Samantha Bee will likely be a welcome addition to late-night when her TBS talker bows on Feb. 8. Since Chelsea Handler signed off at E! in 2014, the turnover-happy talk arena has been without a single female voice. That is a vacancy Bee seems happy to fill.

"I do not have any theories," she told a reporter who asked her why there currently aren't any women in late-night. "We're quite puzzled by it as well, but we're happy to take up the mantle."

The "we" here is Bee and Full Frontal showrunner Jo Miller. The pair fielded questions Thursday at the Television Critics Association's winter press tour, and shined a bit of a light on what their show will entail. They also made clear what it won't entail — anything resembling a traditional talker.

"She's not going to be a lady behind a desk," explained Miller. "She's going to move around ... and we're not having guests, so we can have this lovely third act where we can do whatever we want."

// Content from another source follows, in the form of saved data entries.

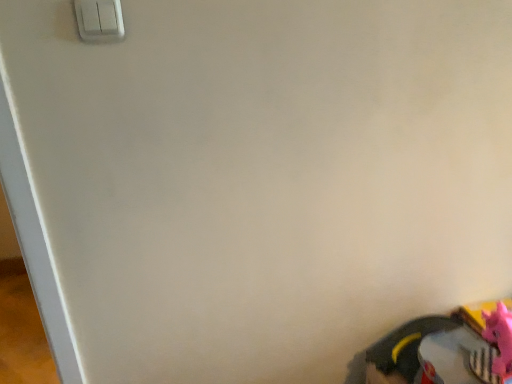
What is the approximate width of white plastic light switch at upper left?

white plastic light switch at upper left is 0.93 inches in width.

I want to click on white plastic light switch at upper left, so click(x=99, y=20).

In order to face pink rubber toy at lower right, should I rotate leftwards or rightwards?

It's best to rotate right around 33.874 degrees.

The width and height of the screenshot is (512, 384). What do you see at coordinates (404, 350) in the screenshot?
I see `rubberized black shoe at lower right` at bounding box center [404, 350].

Identify the location of white plastic light switch at upper left. (99, 20).

Can you confirm if pink rubber toy at lower right is bigger than white plastic light switch at upper left?

Indeed, pink rubber toy at lower right has a larger size compared to white plastic light switch at upper left.

Is pink rubber toy at lower right oriented towards white plastic light switch at upper left?

No, pink rubber toy at lower right is not turned towards white plastic light switch at upper left.

From the image's perspective, is pink rubber toy at lower right under white plastic light switch at upper left?

Yes, from the image's perspective, pink rubber toy at lower right is beneath white plastic light switch at upper left.

From a real-world perspective, is rubberized black shoe at lower right positioned above or below white plastic light switch at upper left?

Clearly, from a real-world perspective, rubberized black shoe at lower right is below white plastic light switch at upper left.

Is rubberized black shoe at lower right situated inside white plastic light switch at upper left or outside?

The correct answer is: outside.

Is rubberized black shoe at lower right taller than white plastic light switch at upper left?

Correct, rubberized black shoe at lower right is much taller as white plastic light switch at upper left.

In the scene shown: Is rubberized black shoe at lower right next to pink rubber toy at lower right?

No, rubberized black shoe at lower right is not touching pink rubber toy at lower right.

Could you tell me if rubberized black shoe at lower right is turned towards pink rubber toy at lower right?

No, rubberized black shoe at lower right is not facing towards pink rubber toy at lower right.

Is rubberized black shoe at lower right wider or thinner than pink rubber toy at lower right?

rubberized black shoe at lower right is thinner than pink rubber toy at lower right.

From a real-world perspective, which is physically above, rubberized black shoe at lower right or pink rubber toy at lower right?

With a month to go before the weekly series' premiere, they also don't have a full episode to screen. But Bee, who spent 12 years as a Daily Show correspondent, showed that she's not straying from the reported segments that audiences are used to seeing her do on Comedy Central.

"Full Frontal is going to have a pretty heavy field element, because that's work I was passionate about," she said. "We're expanding that world. We're going to mix up the style of things and evolve the medium, but that's the plan."

Bee was quick to clarify: "I don't feel like a reporter ... I love talking to people. It's kind of the best part of the job. I learn something from every person I talk to."

Subjects being tackled include the U.S. Department of Veterans Affairs' lack of preparation for the coming wave of women veterans, the rise of Islamophobia and the orientation that Syrian refugees are being tasked with completing before arriving in the U.S. "I just went to Jordan, actually, and we shot a whole bunch of stuff there over Christmas," said Bee. "I don't want to give the whole thing. We learned that there's a cultural orientation class before your resettlement. It's about four days long. We took it, at least a part of it. We have some great footage."

As for that guest-free third act, Bee and Miller seem to be leaving their options open for now — though Bee said it could leave room for improv or anything with "whimsy."